Recently, neomycin is reported as inhibitor of PI(4,5)P2 binding PLC enzyme, which regulates PI(4,5)P2 hydrolysis at the cellular membranes, but the mechanism of its activity is quite different than compound CIP-4 [29]. Strong electrostatic interactions between neomycin and PI(4,5)P2 molecules present at the membranes regulate PLC enzyme activity. However, direct binding of neomycin to PI(4,5)P2 can alter biological activities of several other proteins/enzymes including protein kinase C. U73122, ATA are among other reported inhibitors of PLC enzyme, but these compounds targets catalytic site of the enzyme [55], [56]ur experimental results show that CIP-4 selectively interacts with the PH domain of PLCδ1 enzyme. We hypothesize that the surface area of CIP-4 compound fits properly within the IP3 binding site of PLCδ1-PH domain not with other PH domains including that of AKT1 enzyme. Although competitive-SPR and FRET analyses indicate that CIP-1 and CIP-4 presumably interact through the IP3 binding site of the PLCδ1-PH domain but further detail analysis including mutation and activity studies required to prove the proper binding site of the compounds, which is beyond the scope of the current study.

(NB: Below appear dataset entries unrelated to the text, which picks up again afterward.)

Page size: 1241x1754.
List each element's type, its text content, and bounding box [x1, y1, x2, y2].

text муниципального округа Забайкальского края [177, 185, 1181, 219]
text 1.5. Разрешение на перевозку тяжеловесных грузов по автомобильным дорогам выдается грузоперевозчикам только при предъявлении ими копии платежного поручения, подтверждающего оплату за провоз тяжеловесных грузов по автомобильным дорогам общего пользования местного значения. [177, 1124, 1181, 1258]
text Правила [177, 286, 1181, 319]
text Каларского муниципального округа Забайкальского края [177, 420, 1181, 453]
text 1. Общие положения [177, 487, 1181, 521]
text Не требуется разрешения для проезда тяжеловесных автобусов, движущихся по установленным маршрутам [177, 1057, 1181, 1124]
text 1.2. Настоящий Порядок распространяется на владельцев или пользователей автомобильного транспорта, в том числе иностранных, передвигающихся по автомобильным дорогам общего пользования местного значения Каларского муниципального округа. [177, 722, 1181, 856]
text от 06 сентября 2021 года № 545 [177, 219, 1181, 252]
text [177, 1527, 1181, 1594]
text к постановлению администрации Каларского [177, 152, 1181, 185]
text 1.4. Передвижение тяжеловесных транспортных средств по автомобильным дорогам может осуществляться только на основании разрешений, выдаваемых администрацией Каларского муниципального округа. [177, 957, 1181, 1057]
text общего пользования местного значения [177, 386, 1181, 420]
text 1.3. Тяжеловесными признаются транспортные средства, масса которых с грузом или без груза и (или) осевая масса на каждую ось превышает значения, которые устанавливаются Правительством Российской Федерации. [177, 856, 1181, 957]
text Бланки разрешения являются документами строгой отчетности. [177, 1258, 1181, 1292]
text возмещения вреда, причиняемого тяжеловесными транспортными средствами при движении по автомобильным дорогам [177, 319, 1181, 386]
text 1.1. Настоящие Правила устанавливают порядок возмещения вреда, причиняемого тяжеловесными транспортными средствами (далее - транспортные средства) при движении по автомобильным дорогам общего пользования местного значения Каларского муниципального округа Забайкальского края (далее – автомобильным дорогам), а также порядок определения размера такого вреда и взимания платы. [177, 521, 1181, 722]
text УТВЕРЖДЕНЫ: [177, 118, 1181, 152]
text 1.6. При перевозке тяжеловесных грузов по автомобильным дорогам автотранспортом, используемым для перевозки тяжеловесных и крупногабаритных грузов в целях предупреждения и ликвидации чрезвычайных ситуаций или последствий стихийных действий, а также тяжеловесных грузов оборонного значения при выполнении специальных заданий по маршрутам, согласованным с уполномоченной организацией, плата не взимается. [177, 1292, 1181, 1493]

In this regard, we hypothesize that selective PLC enzyme activity can be also controlled by these types of compounds, which directly interacts with the PIP-binding domains not with the PIPs. However, further biological studies, including enzyme activity assay, are required to understand the PI(4,5)P2/PH domain inhibition potency of compound CIP-4 and regulation of PLC enzyme activity.

Conclusion

Taken together, our results show that 1,2,3-triazol-4-yl methanol derivatives strongly interact with PH-domain of PLCδ1, AKT1 and GRP1 proteins but weakly interact with the model membranes. Potent compound CIP-4 efficiently displaces PI(4,5)P2 from its binding sites of the PH-domains, but failed to displace PI(3,4)P2 and PI(3,4,5)P3 effectively from their respective PH-domain binding pockets, indicating its selectivity for PI(4,5)P2/PH-domain interactions. The interaction of the potent compounds with the PLCδ1-PH domain is exothermic and does not alter its secondary structural content. The molecular docking analysis indicates that the presence of two triazol moieties and nitro group is essential for their interaction with the PH-domains. The results suggest that these small molecules seem to act principally by binding to the PH-domain and preventing the recruitment to the cellular membranes, where these effector proteins are primarily activated. Our findings also suggest that the 1,2,3-triazol-4-yl methanol moiety can be used to develop nonphosphate-based potential regulators for PI(4,5)P2 binding PH and other lipid binding domains containing proteins.